Since DeVos took over the education department, she has been under fire for her approach to civil rights. Earlier this month, the National Association for the Advancement of Colored People, alongside disability advocates, filed a lawsuit against the education department, alleging that its procedural changes are leading civil rights investigators to unlawfully dismiss complaints without a full investigation. Hill declined comment on the pending litigation.
The drop-off in the rate of finding violations could mean that OCR’s investigations are becoming less rigorous, said Catherine Lhamon, the former head of the civil rights office under Obama. “We want speedy justice, but you still have to thoroughly investigate each complaint.”
One long investigation terminated by the Trump administration took place in Bryan, Texas.
As ProPublica previously reported, the Dallas bureau of the federal civil rights office spent more than four years investigating whether disciplinary practices in Bryan discriminated against students of color.

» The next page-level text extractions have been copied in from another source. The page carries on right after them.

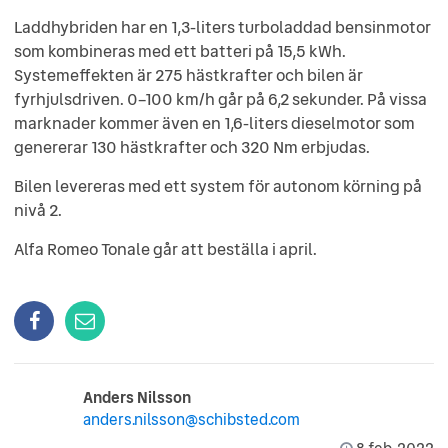
Laddhybriden har en 1,3-liters turboladdad bensinmotor
som kombineras med ett batteri på 15,5 kWh.
Systemeffekten är 275 hästkrafter och bilen är
fyrhjulsdriven. 0–100 km/h går på 6,2 sekunder. På vissa
marknader kommer även en 1,6-liters dieselmotor som
genererar 130 hästkrafter och 320 Nm erbjudas.
Bilen levereras med ett system för autonom körning på
nivå 2.
Alfa Romeo Tonale går att beställa i april.
Anders Nilsson
anders.nilsson@schibsted.com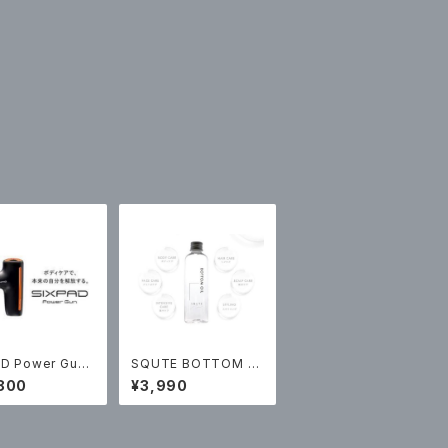
AD Power Gun
SQUTE BOTTOM OI
00（税込）
L 100ml ￥3990（税
800
¥3,990
込）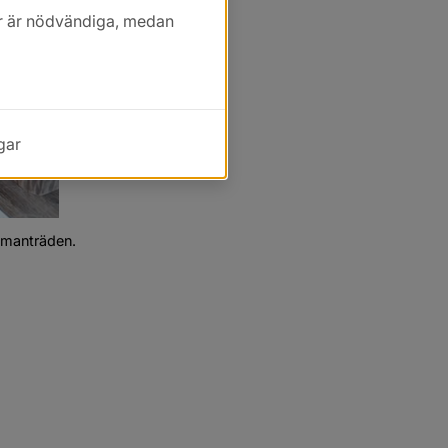
kor är nödvändiga, medan
gar
mmanträden.
m fil laddades upp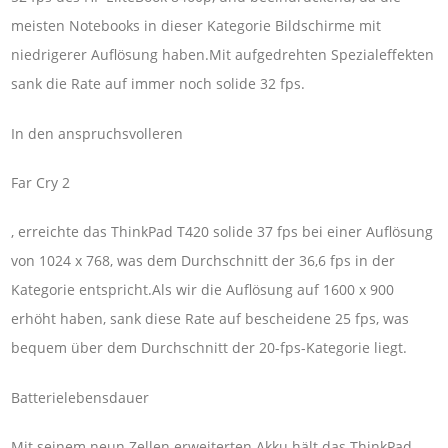
meisten Notebooks in dieser Kategorie Bildschirme mit
niedrigerer Auflösung haben.Mit aufgedrehten Spezialeffekten
sank die Rate auf immer noch solide 32 fps.
In den anspruchsvolleren
Far Cry 2
, erreichte das ThinkPad T420 solide 37 fps bei einer Auflösung
von 1024 x 768, was dem Durchschnitt der 36,6 fps in der
Kategorie entspricht.Als wir die Auflösung auf 1600 x 900
erhöht haben, sank diese Rate auf bescheidene 25 fps, was
bequem über dem Durchschnitt der 20-fps-Kategorie liegt.
Batterielebensdauer
Mit seinem neun Zellen erweiterten Akku hält das ThinkPad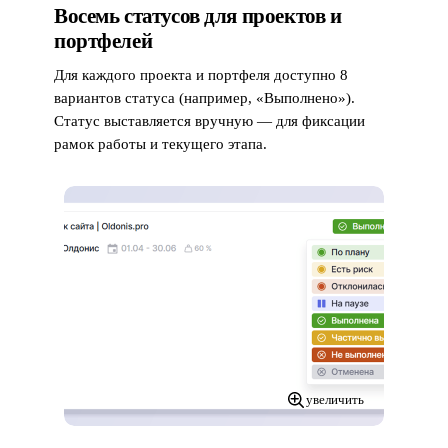
Восемь статусов для проектов и
портфелей
Для каждого проекта и портфеля доступно 8
вариантов статуса (например, «Выполнено»).
Статус выставляется вручную — для фиксации
рамок работы и текущего этапа.
увеличить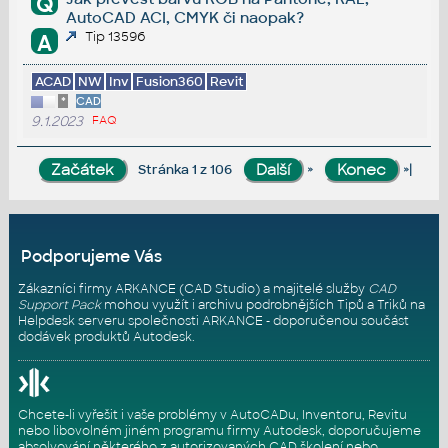
Q
AutoCAD ACI, CMYK či naopak?
Tip 13596
A
ACAD
NW
Inv
Fusion360
Revit
*
CAD
9.1.2023
FAQ
»
»|
Stránka 1 z 106
Podporujeme Vás
Zákazníci firmy ARKANCE (CAD Studio) a majitelé služby
CAD
Support Pack
mohou využít i archivu podrobnějších Tipů a Triků na
Helpdesk serveru
společnosti ARKANCE - doporučenou součást
dodávek produktů Autodesk.
Chcete-li vyřešit i vaše problémy v AutoCADu, Inventoru, Revitu
nebo libovolném jiném programu firmy Autodesk, doporučujeme
absolvování některého z autorizovaných
CAD školení
nebo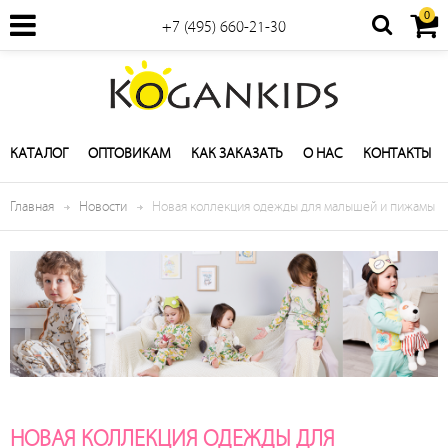
0
+7 (495) 660-21-30
КАТАЛОГ
ОПТОВИКАМ
КАК ЗАКАЗАТЬ
О НАС
КОНТАКТЫ
Главная
Новости
Новая коллекция одежды для малышей и пижамы
НОВАЯ КОЛЛЕКЦИЯ ОДЕЖДЫ ДЛЯ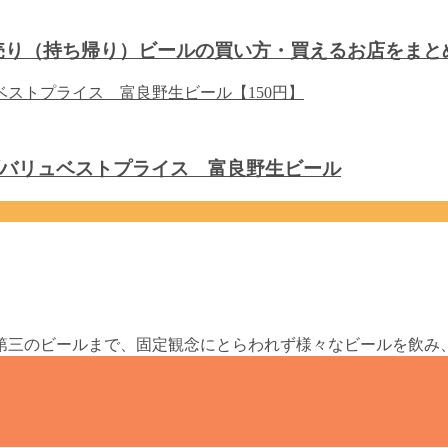
り売り（持ち帰り）ビールの買い方・買えるお店をまと
バリュベストプライス 富良野生ビール
第三のビールまで、固定観念にとらわれず様々なビールを飲み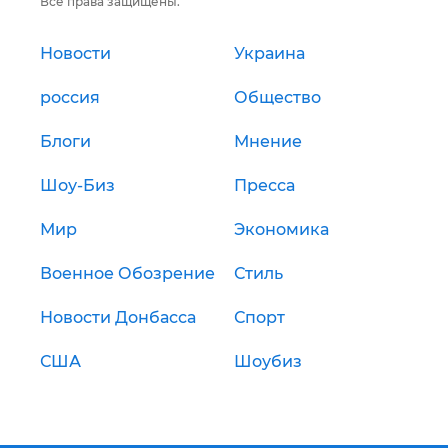
Все права защищены.
Новости
Украина
россия
Общество
Блоги
Мнение
Шоу-Биз
Пресса
Мир
Экономика
Военное Обозрение
Стиль
Новости Донбасса
Спорт
США
Шоубиз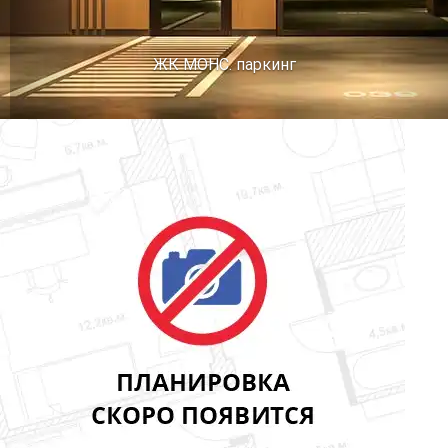
ЖК МОНС. паркинг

Federal investigators found at least 10 incidents where black students received harsher punishment than their white peers for the same conduct.
Weeks before Trump’s inauguration, federal investigators and the district were on the cusp of a settlement that would have required more than a dozen reforms. But after DeVos took over, the case and the pending settlement were scuttled, with no findings of wrongdoing.
In late April, OCR also shelved the investigation into school discipline in DeSoto County, where 852 students—more than half of them black—received corporal punishment in 2015.
Shelia Riley, the chairperson of DeSoto’s school board, told ProPublica that OCR’s decision was appropriate. “I read the [parents’] claims and I just felt like we were fair in our disciplinary decisions,” she said. She added that she supports corporal punishment for misbehaving students.
Renee Wade, a registered nurse in DeSoto County, told ProPublica that her son, who is about to enter ninth grade, has received corporal punishment more than 10 times over the past seven years for conduct such as acting out in class. These behaviors are associated with his attention deficit hyperactivity disorder, for which he has an individualized education program that doesn’t include physical beatings.
Even though Wade could exempt her son from being paddled under district policy, the alternative is typically suspension, which she felt wasn’t a practical option. Wade and her husband have full-time jobs and can’t care for their son if he’s home during the working day. “If the school can’t use corporal punishment, then they get suspended,” said Wade, who is African American. “If you work, then this is not a possibility. I feel as a parent I have no other choice.”